Ensemble learning method based on temporal, spatial features with multi-scale filter banks for motor imagery EEG classification

Abstract

Decoding motion intention from electroencephalogram (EEG) is a key part of the motor imagery-based brain-computer interface (MI-BCI). To help the disabled with neuromuscular disabilities to restore motor function through BCI, it is necessary to build an efficient and stable classification algorithm to decode the motor intention contained in the EEG signal. However, EEG signals are non-stationary and vary greatly between individuals. In this work, we propose an ensemble learning method based on temporal, spatial features and multi-scale filter banks, called TSMFBEL, which aims to design an ensemble classifier model with strong generalization capabilities for MI EEG classification.
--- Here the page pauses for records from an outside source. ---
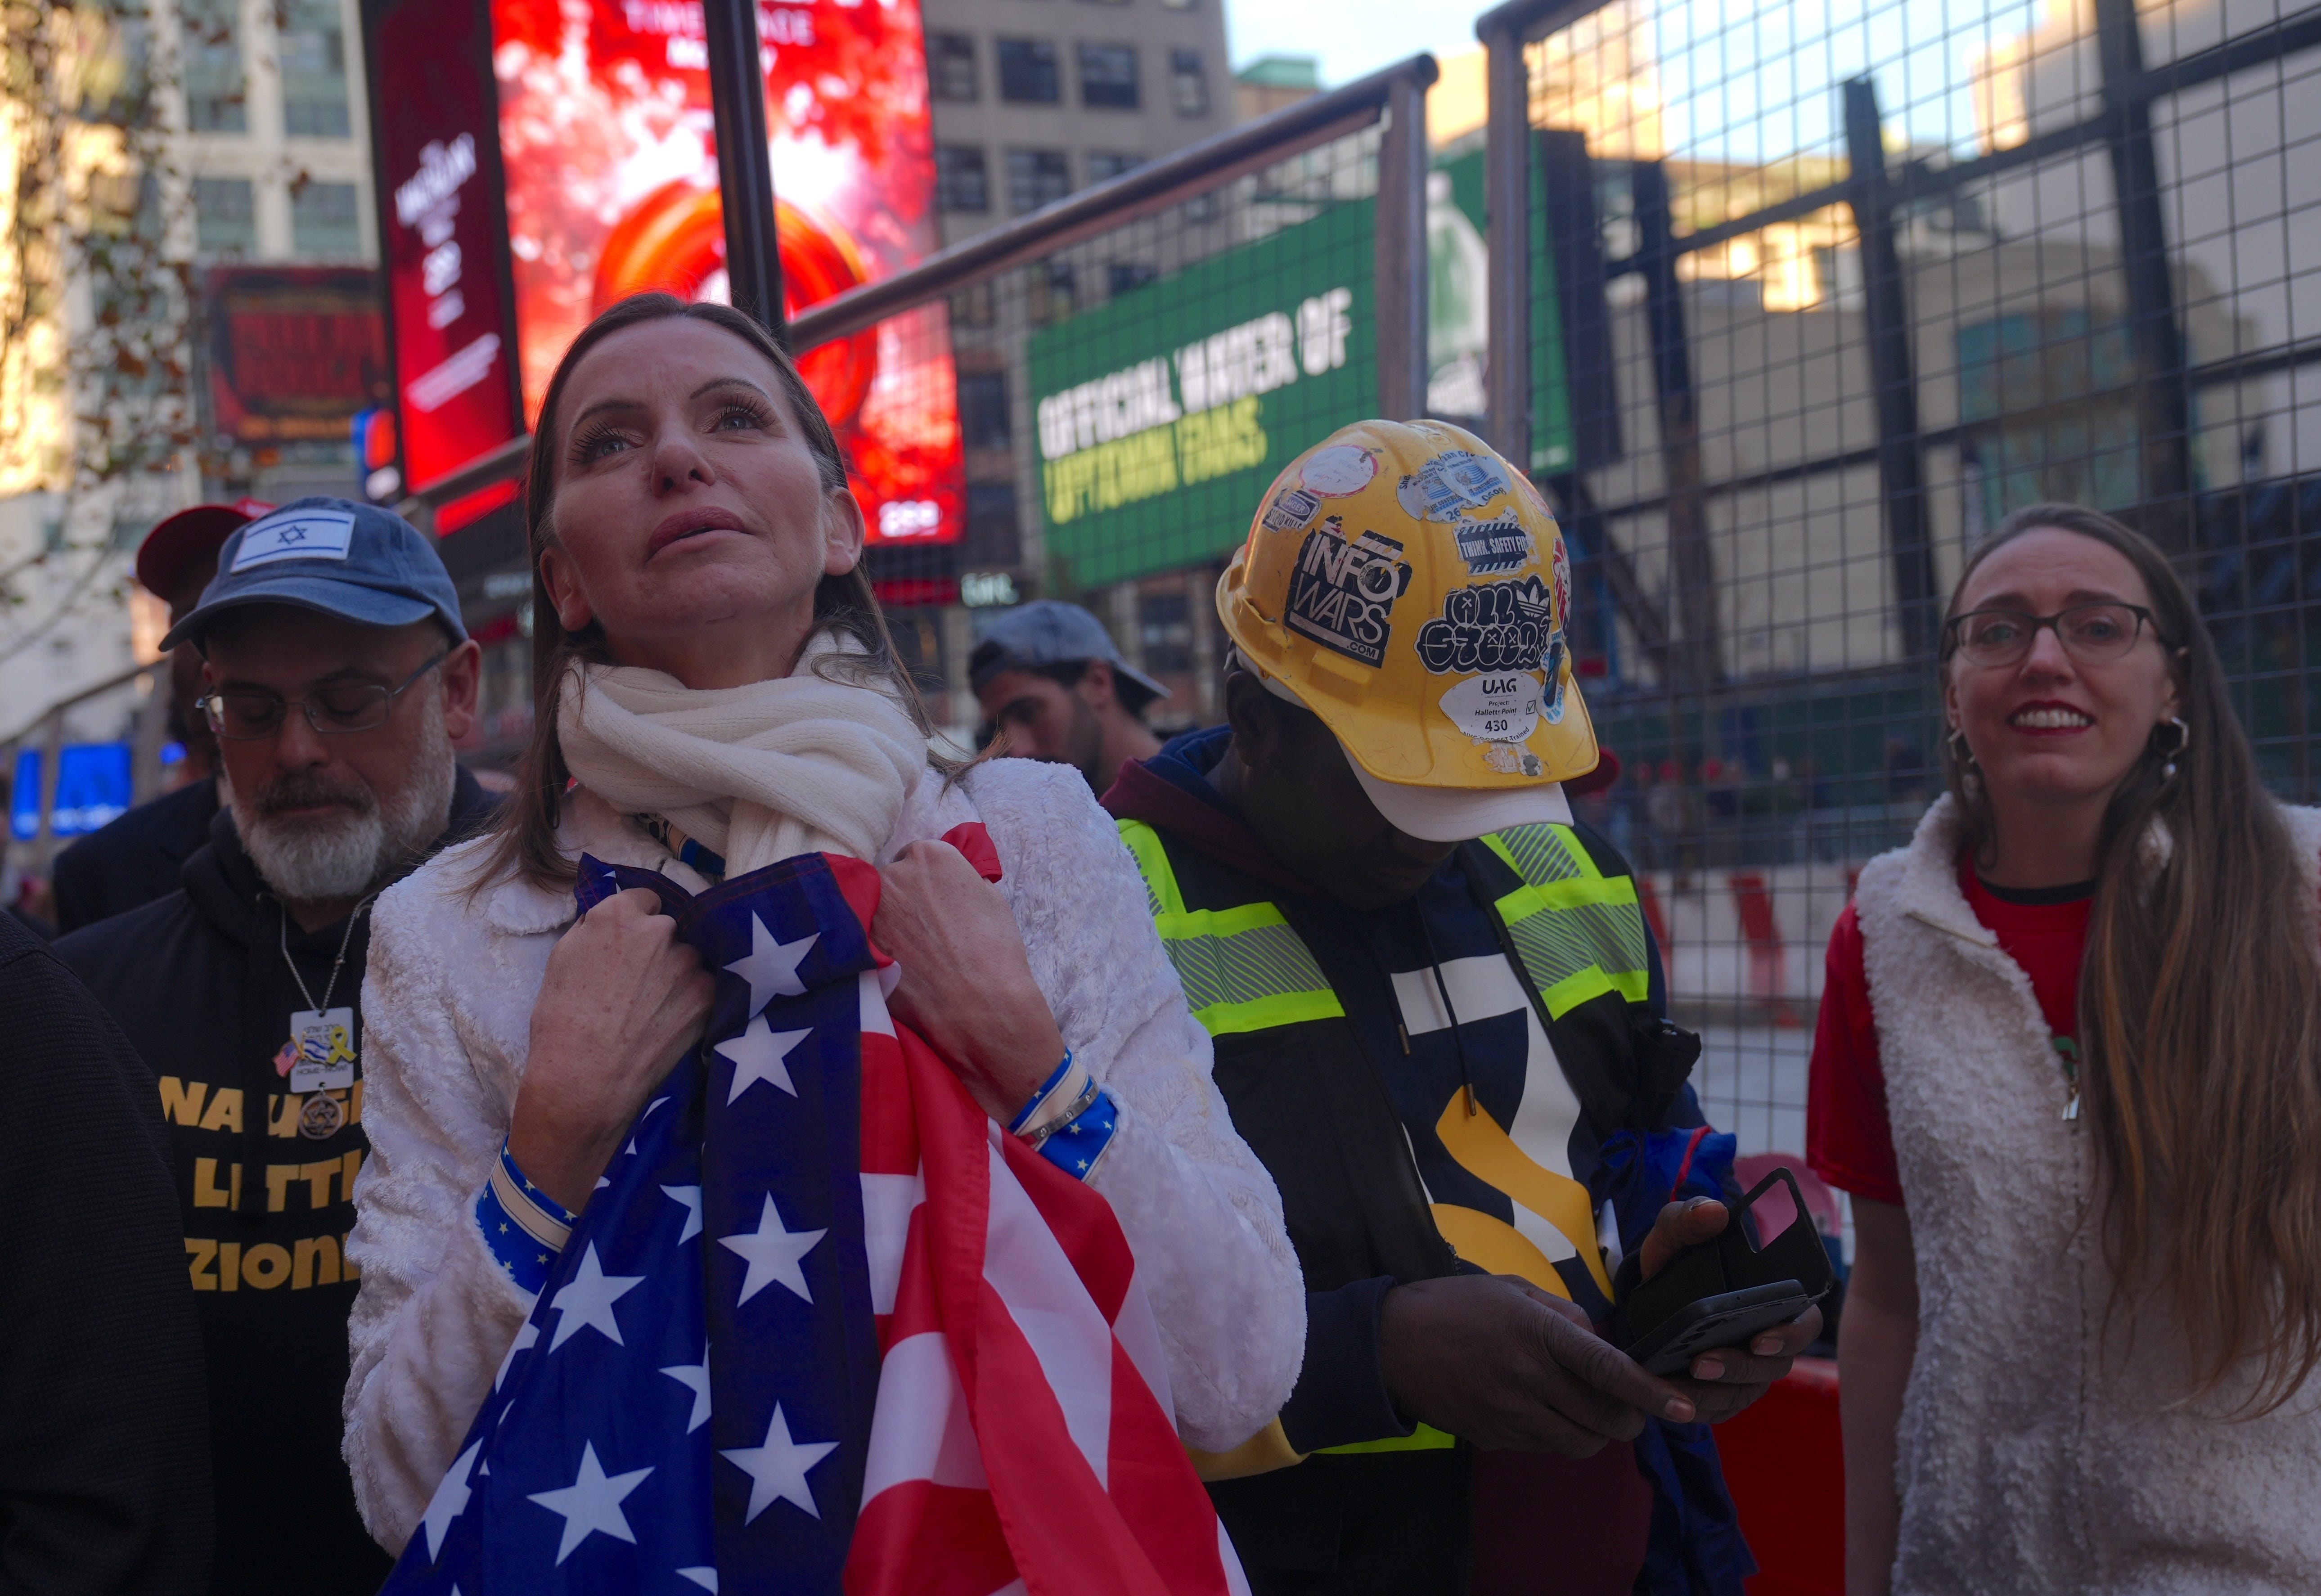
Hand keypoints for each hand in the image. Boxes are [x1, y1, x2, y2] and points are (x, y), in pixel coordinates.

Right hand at [509, 888, 713, 1211]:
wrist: (584, 1079)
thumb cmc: (561, 1023)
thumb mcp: (563, 960)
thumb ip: (595, 930)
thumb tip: (612, 920)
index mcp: (618, 914)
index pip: (646, 899)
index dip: (638, 922)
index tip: (631, 944)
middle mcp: (660, 929)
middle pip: (669, 928)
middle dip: (658, 948)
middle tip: (639, 983)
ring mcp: (688, 962)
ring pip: (688, 958)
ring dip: (677, 974)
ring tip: (652, 1008)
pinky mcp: (707, 994)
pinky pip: (703, 986)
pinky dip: (691, 1000)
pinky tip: (668, 1022)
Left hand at [871, 840, 1066, 1122]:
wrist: (980, 1005)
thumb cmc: (994, 952)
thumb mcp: (989, 898)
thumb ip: (960, 877)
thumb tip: (947, 880)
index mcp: (930, 855)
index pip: (915, 856)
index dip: (924, 881)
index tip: (932, 900)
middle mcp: (893, 874)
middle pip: (890, 880)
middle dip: (902, 900)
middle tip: (923, 929)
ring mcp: (871, 910)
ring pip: (873, 910)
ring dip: (886, 925)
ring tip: (912, 953)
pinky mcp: (859, 945)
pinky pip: (864, 941)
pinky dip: (877, 951)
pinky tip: (901, 969)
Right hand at [1378, 1274, 1696, 1454]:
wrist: (1391, 1344)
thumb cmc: (1454, 1305)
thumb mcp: (1512, 1289)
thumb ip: (1563, 1313)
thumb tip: (1600, 1340)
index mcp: (1536, 1333)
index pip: (1607, 1368)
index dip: (1650, 1391)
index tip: (1683, 1406)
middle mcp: (1528, 1378)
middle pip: (1604, 1418)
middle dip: (1631, 1418)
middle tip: (1632, 1406)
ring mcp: (1511, 1414)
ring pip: (1581, 1443)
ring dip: (1598, 1432)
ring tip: (1589, 1410)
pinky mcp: (1496, 1438)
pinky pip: (1546, 1447)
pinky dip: (1560, 1435)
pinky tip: (1545, 1410)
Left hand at [1636, 1197, 1822, 1422]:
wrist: (1647, 1294)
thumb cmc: (1677, 1259)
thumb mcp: (1673, 1233)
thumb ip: (1689, 1217)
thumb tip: (1714, 1212)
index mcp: (1777, 1302)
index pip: (1805, 1323)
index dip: (1790, 1335)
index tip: (1761, 1337)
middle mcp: (1772, 1341)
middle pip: (1773, 1366)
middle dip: (1739, 1366)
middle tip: (1702, 1361)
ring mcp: (1750, 1372)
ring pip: (1745, 1392)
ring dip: (1715, 1390)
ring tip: (1680, 1378)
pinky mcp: (1725, 1394)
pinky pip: (1719, 1410)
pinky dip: (1696, 1407)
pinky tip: (1671, 1399)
To obtain diverse ensemble classifiers, the original EEG data are divided into subsets with sample diversity by bootstrap sampling method, and then decomposed into time–frequency subsets with time–frequency distribution diversity by multi-scale filter banks method. For each time–frequency subset, features with domain diversity are extracted from temporal domain, spatial domain and temporal-spatial domain, and heterogeneous classifiers with diversity are trained based on each set of features. To obtain the optimal decision, we describe the ensemble strategy as a minimum classification error optimization problem, and propose an ensemble classifier weight optimization method based on the L2-norm, and finally integrate the decision of the ensemble classifier by weighted fusion. The proposed method was evaluated on two public datasets (BCI Competition IV Dataset IIa and BCI Competition IV Dataset IIb), and the results are compared with the classification method of the state-of-the-art methods. Experimental results show that the proposed TSMFBEL algorithm can effectively construct a diversified ensemble classifier, and the average classification accuracy on the two datasets is 88.80% and 86.53% respectively, which are the highest among the state-of-the-art methods, and the standard deviation of the results is also the lowest. Excellent classification performance shows that the proposed algorithm has great potential in the decoding of MI EEG signals.